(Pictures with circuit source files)
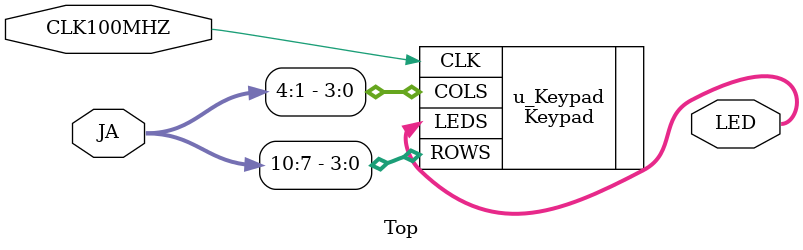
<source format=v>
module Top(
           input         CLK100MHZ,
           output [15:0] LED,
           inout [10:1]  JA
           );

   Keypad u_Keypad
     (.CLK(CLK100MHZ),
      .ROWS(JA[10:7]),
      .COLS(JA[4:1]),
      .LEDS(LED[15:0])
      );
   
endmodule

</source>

▶ [DIRECTIONS]: The expected answer is the complete set of entries, copied verbatim, with no pictures.

▶ [EXERCISE RESPONSE]:
<source format=v>
module Top(
           input         CLK100MHZ,
           output [15:0] LED,
           inout [10:1]  JA
           );

   Keypad u_Keypad
     (.CLK(CLK100MHZ),
      .ROWS(JA[10:7]),
      .COLS(JA[4:1]),
      .LEDS(LED[15:0])
      );
   
endmodule

</source>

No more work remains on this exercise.